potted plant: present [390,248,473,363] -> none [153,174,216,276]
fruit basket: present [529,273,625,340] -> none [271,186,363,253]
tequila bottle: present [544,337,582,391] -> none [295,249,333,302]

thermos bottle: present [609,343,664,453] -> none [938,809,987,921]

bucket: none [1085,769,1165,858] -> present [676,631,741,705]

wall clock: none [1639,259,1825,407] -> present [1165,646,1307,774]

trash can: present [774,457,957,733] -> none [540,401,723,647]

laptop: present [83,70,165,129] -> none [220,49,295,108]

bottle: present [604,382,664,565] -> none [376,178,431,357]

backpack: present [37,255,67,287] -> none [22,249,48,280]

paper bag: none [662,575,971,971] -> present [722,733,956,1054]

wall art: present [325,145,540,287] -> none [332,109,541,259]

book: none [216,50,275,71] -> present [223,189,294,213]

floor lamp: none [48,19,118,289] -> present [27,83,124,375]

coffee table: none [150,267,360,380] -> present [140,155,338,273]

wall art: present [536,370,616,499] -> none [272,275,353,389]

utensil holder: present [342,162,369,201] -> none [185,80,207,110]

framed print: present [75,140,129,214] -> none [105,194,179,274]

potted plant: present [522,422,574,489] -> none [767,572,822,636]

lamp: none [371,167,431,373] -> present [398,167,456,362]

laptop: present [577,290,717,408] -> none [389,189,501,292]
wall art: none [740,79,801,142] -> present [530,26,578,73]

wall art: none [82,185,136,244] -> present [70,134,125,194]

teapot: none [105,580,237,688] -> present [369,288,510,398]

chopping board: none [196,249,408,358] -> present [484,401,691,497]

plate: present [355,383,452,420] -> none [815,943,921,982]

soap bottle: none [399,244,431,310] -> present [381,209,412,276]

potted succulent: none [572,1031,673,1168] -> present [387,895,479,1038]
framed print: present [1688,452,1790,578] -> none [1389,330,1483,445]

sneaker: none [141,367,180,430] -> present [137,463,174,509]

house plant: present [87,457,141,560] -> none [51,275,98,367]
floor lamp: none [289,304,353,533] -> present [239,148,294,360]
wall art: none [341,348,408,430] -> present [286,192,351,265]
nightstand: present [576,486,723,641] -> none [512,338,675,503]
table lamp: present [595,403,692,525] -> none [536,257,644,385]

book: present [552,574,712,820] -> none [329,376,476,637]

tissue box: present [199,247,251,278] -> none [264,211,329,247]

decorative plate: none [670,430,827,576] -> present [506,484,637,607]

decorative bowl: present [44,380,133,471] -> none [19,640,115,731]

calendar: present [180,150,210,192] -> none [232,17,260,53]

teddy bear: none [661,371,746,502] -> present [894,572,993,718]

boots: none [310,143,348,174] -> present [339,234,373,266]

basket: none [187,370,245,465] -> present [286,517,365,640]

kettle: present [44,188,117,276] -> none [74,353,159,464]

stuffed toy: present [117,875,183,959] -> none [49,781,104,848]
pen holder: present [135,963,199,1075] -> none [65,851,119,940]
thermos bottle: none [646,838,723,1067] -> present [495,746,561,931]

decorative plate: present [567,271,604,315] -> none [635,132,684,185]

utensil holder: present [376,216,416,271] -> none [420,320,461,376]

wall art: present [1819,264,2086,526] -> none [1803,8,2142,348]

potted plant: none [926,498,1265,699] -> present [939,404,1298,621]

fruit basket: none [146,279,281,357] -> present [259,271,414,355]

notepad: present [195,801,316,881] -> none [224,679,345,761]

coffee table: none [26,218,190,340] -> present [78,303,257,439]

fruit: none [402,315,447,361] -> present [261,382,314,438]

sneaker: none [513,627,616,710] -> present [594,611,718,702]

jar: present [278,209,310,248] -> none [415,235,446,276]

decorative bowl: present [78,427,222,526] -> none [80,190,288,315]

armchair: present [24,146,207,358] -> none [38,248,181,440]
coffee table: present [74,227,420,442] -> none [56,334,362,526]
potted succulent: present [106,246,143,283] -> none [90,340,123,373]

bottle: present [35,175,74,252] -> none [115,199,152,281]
○ ○ ○
** Exercise brief **
Write the entries out once more, exactly as given.

** Solution for this task **
potted plant: present [390,248,473,363] -> none [153,174,216,276]
fruit basket: present [529,273,625,340] -> none [271,186,363,253]
tequila bottle: present [544,337,582,391] -> none [295,249,333,302]

thermos bottle: present [609,343,664,453] -> none [938,809,987,921]

bucket: none [1085,769,1165,858] -> present [676,631,741,705]

wall clock: none [1639,259,1825,407] -> present [1165,646,1307,774]

trash can: present [774,457,957,733] -> none [540,401,723,647]

laptop: present [83,70,165,129] -> none [220,49,295,108]

bottle: present [604,382,664,565] -> none [376,178,431,357]

backpack: present [37,255,67,287] -> none [22,249,48,280]

paper bag: none [662,575,971,971] -> present [722,733,956,1054]

wall art: present [325,145,540,287] -> none [332,109,541,259]

book: none [216,50,275,71] -> present [223,189,294,213]

floor lamp: none [48,19,118,289] -> present [27,83,124,375]

coffee table: none [150,267,360,380] -> present [140,155,338,273]

wall art: present [536,370,616,499] -> none [272,275,353,389]

utensil holder: present [342,162,369,201] -> none [185,80,207,110]

framed print: present [75,140,129,214] -> none [105,194,179,274]

potted plant: present [522,422,574,489] -> none [767,572,822,636]

lamp: none [371,167,431,373] -> present [398,167,456,362]

laptop: present [577,290,717,408] -> none [389,189,501,292]
wall art: none [740,79,801,142] -> present [530,26,578,73]

wall art: none [82,185,136,244] -> present [70,134,125,194]

teapot: none [105,580,237,688] -> present [369,288,510,398]

chopping board: none [196,249,408,358] -> present [484,401,691,497]

plate: present [355,383,452,420] -> none [815,943,921,982]

soap bottle: none [399,244,431,310] -> present [381,209,412,276]

potted succulent: none [572,1031,673,1168] -> present [387,895,479,1038]
framed print: present [1688,452,1790,578] -> none [1389,330,1483,445]

sneaker: none [141,367,180,430] -> present [137,463,174,509]

house plant: present [87,457,141,560] -> none [51,275,98,367]
floor lamp: none [289,304,353,533] -> present [239,148,294,360]
wall art: none [341,348,408,430] -> present [286,192,351,265]
nightstand: present [576,486,723,641] -> none [512,338,675,503]
table lamp: present [595,403,692,525] -> none [536,257,644,385]

book: present [552,574,712,820] -> none [329,376,476,637]

tissue box: present [199,247,251,278] -> none [264,211,329,247]

decorative plate: none [670,430,827,576] -> present [506,484,637,607]

decorative bowl: present [44,380,133,471] -> none [19,640,115,731]

calendar: present [180,150,210,192] -> none [232,17,260,53]

teddy bear: none [661,371,746,502] -> present [894,572,993,718]

boots: none [310,143,348,174] -> present [339,234,373,266]

basket: none [187,370,245,465] -> present [286,517,365,640]

kettle: present [44,188,117,276] -> none [74,353,159,464]

stuffed toy: present [117,875,183,959] -> none [49,781,104,848]
pen holder: present [135,963,199,1075] -> none [65,851,119,940]
thermos bottle: none [646,838,723,1067] -> present [495,746,561,931]

decorative plate: present [567,271,604,315] -> none [635,132,684,185]

utensil holder: present [376,216,416,271] -> none [420,320,461,376]

wall art: present [1819,264,2086,526] -> none [1803,8,2142,348]

potted plant: none [926,498,1265,699] -> present [939,404,1298,621]

fruit basket: none [146,279,281,357] -> present [259,271,414,355]

notepad: present [195,801,316,881] -> none [224,679,345,761]

coffee table: none [26,218,190,340] -> present [78,303,257,439]

fruit: none [402,315,447,361] -> present [261,382,314,438]

sneaker: none [513,627,616,710] -> present [594,611,718,702]

jar: present [278,209,310,248] -> none [415,235,446,276]

decorative bowl: present [78,427,222,526] -> none [80,190,288,315]

armchair: present [24,146,207,358] -> none [38,248,181,440]
coffee table: present [74,227,420,442] -> none [56,334,362,526]
potted succulent: present [106,246,143,283] -> none [90,340,123,373]

bottle: present [35,175,74,252] -> none [115,199,152,281]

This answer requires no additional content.